START ENTRIES SUPPLIED

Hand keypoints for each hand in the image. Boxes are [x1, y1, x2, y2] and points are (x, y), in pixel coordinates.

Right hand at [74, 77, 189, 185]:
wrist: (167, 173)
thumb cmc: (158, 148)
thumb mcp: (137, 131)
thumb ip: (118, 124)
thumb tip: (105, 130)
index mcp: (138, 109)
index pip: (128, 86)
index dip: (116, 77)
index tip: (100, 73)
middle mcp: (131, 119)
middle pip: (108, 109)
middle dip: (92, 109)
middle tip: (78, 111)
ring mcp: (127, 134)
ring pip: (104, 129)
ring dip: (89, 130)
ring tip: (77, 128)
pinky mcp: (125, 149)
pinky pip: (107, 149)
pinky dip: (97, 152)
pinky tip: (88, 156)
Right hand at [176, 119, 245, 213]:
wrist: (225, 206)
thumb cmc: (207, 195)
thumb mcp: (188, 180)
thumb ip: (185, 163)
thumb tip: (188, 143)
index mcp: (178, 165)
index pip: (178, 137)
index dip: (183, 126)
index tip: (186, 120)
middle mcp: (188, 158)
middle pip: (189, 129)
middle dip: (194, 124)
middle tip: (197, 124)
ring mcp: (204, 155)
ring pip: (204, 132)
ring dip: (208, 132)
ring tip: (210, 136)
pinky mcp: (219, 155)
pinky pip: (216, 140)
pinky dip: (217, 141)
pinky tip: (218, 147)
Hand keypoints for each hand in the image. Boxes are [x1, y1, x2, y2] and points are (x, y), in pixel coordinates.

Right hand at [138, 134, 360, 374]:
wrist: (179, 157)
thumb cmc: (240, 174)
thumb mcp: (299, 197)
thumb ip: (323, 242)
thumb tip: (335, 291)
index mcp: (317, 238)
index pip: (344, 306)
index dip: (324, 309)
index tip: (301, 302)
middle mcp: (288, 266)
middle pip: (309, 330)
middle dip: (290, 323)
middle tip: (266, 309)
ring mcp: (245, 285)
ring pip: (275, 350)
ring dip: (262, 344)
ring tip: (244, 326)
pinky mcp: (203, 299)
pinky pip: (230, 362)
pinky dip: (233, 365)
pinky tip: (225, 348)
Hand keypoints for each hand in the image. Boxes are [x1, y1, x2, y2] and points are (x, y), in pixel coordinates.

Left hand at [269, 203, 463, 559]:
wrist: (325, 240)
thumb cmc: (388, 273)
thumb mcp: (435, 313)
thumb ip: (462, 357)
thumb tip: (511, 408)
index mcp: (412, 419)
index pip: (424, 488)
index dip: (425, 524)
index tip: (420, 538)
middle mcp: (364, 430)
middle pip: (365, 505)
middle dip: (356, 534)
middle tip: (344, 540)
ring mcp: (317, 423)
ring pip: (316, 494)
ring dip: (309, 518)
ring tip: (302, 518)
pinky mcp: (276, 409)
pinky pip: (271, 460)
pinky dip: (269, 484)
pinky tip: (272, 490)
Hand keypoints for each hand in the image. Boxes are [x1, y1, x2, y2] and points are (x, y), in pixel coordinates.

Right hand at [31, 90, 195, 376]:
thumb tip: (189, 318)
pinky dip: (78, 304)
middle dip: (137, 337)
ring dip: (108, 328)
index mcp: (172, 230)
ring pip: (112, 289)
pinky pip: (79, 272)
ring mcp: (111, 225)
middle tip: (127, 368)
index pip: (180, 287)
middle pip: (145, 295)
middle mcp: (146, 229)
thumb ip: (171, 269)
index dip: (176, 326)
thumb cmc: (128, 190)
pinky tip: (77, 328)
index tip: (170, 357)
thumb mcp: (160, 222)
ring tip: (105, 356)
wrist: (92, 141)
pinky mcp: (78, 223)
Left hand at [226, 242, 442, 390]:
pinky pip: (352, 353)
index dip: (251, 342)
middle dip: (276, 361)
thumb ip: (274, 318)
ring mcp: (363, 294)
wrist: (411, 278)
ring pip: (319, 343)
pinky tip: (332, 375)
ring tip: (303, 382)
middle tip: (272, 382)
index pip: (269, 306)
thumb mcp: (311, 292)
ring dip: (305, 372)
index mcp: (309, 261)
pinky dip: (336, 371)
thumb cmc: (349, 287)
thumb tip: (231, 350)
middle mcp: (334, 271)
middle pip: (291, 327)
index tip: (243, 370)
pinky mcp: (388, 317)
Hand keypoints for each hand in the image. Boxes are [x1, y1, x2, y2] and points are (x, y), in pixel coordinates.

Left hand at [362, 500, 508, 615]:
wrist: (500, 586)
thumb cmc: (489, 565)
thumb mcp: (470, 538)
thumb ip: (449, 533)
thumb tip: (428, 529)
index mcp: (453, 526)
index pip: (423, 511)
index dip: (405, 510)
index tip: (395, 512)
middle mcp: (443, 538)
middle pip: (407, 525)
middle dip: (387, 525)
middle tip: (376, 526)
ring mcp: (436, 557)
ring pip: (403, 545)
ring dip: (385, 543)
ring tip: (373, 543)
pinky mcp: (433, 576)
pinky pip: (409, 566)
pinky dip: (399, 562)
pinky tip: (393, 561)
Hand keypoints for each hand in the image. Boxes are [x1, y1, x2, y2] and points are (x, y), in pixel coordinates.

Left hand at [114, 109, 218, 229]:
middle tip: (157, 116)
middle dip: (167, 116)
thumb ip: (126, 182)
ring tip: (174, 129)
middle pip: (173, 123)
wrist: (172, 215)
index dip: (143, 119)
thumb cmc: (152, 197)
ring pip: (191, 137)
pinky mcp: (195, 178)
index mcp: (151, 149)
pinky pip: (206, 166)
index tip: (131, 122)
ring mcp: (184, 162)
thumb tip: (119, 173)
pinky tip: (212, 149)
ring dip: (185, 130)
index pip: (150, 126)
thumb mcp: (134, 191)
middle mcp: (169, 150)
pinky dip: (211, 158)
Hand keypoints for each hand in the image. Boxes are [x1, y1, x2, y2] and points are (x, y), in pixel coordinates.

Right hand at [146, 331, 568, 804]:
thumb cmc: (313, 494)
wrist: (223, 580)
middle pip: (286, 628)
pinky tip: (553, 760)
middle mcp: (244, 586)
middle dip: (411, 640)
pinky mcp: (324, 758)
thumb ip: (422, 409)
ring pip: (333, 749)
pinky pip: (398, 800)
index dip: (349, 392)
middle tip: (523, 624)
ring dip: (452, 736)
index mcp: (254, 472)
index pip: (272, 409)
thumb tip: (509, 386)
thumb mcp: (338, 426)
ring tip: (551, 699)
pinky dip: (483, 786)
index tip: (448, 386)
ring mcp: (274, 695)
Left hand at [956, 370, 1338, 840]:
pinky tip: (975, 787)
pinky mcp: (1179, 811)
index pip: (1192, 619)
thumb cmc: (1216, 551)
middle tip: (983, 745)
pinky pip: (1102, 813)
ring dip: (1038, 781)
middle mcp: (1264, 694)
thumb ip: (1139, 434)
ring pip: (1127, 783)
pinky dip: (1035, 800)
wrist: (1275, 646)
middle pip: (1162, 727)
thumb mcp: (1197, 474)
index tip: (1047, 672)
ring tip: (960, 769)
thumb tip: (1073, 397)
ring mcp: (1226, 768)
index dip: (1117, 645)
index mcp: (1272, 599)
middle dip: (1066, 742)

END ENTRIES SUPPLIED

**WHAT THIS TASK INVOLVES:** Above are the entries. Output exactly the lines beginning with the line that has "pinky pip: (409, 566)" and ending with the line that has "middle dip: (167, 116)".

**ANSWER FOR THIS EXERCISE:**
pinky pip: (409, 566)
pinky dip: (399, 562)
pinky tip: (393, 561)
Hand keypoints for each hand in the image. Boxes are [x1, y1, x2, y2] and points are (x, y), in pixel coordinates.

Left hand at [114, 109, 218, 229]:
middle tip: (157, 116)
middle dip: (167, 116)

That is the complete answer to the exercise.